Presently, dispersible tablet formulations exist for 5 of the 6 drugs tested, the exception being ciprofloxacin. These tablets may be dispersed in either water or milk. The potential advantages of dispersible tablet formulations over syrup include their light weight and ease of distribution, they are less costly to produce and eventually price, they are easily administered, they are not sunlight sensitive, and caregivers are able to easily keep track of the number of doses given.611 Given these advantages, UNICEF has called upon pharmaceutical laboratories for the production of additional pediatric essential medicines in dispersible dosage forms.6 The feasibility of a transition from syrups to tablets will rest upon the identification of weight (or proxy) bands that can be universally applied to these additional dispersible formulations.

Limitations to this study include the unavailability of weight scales in many primary care settings. The reality is that many primary care clinics across sub-Saharan Africa and South Asia will either not have a weight scale, or if they do, it will not be functional or will be poorly calibrated. This reality largely drives the substitution of age as a proxy for weight. How well the suggested weight bands will perform in primary care clinical settings has yet to be tested. Furthermore, it needs to be confirmed whether health care providers will find weight banding or the eventual color coding of these bands acceptable. Finally, the therapeutic dose ranges used in this study were based on IMCI and US FDA dosage references; pharmacokinetic studies would provide a more accurate analysis but would be very costly. Furthermore, the range of acceptable doses for some drugs varies. For example, in the United States, the recommended dose of acetaminophen (paracetamol) based upon their published weight bands ranges from 5 to 19 mg/kg/dose, whereas we applied a range of 5 to 15 mg/kg/dose. Dispersible tablets are subject to degradation under extreme temperatures and higher humidity conditions. This can be mitigated through aluminum or polyvinylchloride packaging but will require additional testing and longer term monitoring for stability.

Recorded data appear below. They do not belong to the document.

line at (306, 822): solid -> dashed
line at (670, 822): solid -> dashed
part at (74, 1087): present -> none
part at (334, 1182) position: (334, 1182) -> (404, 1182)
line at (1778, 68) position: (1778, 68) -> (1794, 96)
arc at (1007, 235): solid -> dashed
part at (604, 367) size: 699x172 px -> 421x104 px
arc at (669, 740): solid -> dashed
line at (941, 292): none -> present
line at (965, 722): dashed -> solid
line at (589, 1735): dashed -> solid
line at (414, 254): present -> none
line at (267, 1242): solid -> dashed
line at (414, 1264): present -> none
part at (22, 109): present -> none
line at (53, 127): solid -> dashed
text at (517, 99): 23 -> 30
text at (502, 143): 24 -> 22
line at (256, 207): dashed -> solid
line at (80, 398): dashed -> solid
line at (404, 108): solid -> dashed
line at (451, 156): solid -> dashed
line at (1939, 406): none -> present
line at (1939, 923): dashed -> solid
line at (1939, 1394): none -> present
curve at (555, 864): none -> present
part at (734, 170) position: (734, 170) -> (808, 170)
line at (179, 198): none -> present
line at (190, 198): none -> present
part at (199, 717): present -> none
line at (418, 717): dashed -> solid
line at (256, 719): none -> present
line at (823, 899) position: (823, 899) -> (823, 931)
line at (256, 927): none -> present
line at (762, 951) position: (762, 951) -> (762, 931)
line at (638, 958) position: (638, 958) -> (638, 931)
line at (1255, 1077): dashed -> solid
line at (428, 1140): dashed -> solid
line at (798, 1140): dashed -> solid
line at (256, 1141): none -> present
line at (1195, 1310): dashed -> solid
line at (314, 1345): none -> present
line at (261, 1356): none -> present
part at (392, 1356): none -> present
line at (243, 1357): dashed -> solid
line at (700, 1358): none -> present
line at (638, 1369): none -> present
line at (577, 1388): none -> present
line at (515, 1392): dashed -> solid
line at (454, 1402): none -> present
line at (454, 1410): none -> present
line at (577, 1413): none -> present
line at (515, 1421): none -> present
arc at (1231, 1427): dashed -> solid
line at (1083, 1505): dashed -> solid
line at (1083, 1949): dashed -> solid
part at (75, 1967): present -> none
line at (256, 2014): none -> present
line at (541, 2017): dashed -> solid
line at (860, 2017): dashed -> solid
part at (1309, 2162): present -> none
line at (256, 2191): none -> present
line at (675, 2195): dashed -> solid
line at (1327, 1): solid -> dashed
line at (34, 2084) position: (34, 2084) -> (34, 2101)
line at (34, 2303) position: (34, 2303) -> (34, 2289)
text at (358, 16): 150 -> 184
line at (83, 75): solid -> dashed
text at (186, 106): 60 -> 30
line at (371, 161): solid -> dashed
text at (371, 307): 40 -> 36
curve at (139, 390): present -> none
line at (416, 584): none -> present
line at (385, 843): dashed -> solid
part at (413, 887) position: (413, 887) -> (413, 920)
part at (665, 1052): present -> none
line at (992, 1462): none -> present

This study's findings indicate that if the pediatric essential drugs tested were to be provided in tablet formulations, an acceptable drug dose could be prescribed based upon a child's weight. For this to occur would require that primary care facilities maintain a functioning, properly calibrated weight scale. Based on Ugandan and Bangladeshi anthropometric data sets, the substitution of weight with either a height measurement or the age of the child will not provide an acceptable guideline for fixed drug dose decision making. Where does this leave health providers working in facilities without a functioning weight scale, as is so often the case? Upward or downward adjustment in dose could depend upon the child's age and nutritional status as well as upon consideration of the potential risks associated with under- or overdosing, for example, under-dosing antibiotics and overdosing iron.

CONCLUSIONS

Given the fact that the weight, height, and age bands tested performed similarly in sub-Saharan African and South Asian populations, it is concluded these results can be extrapolated to other low-income country populations. Alternative banding based upon long bone measurements, such as the tibia or ulnar length adjusted for nutritional status or mid-upper arm circumference may provide an acceptable substitute for weight, but these have yet to be validated. Weight estimates based upon a smart phone photographic application is another alternative to be considered.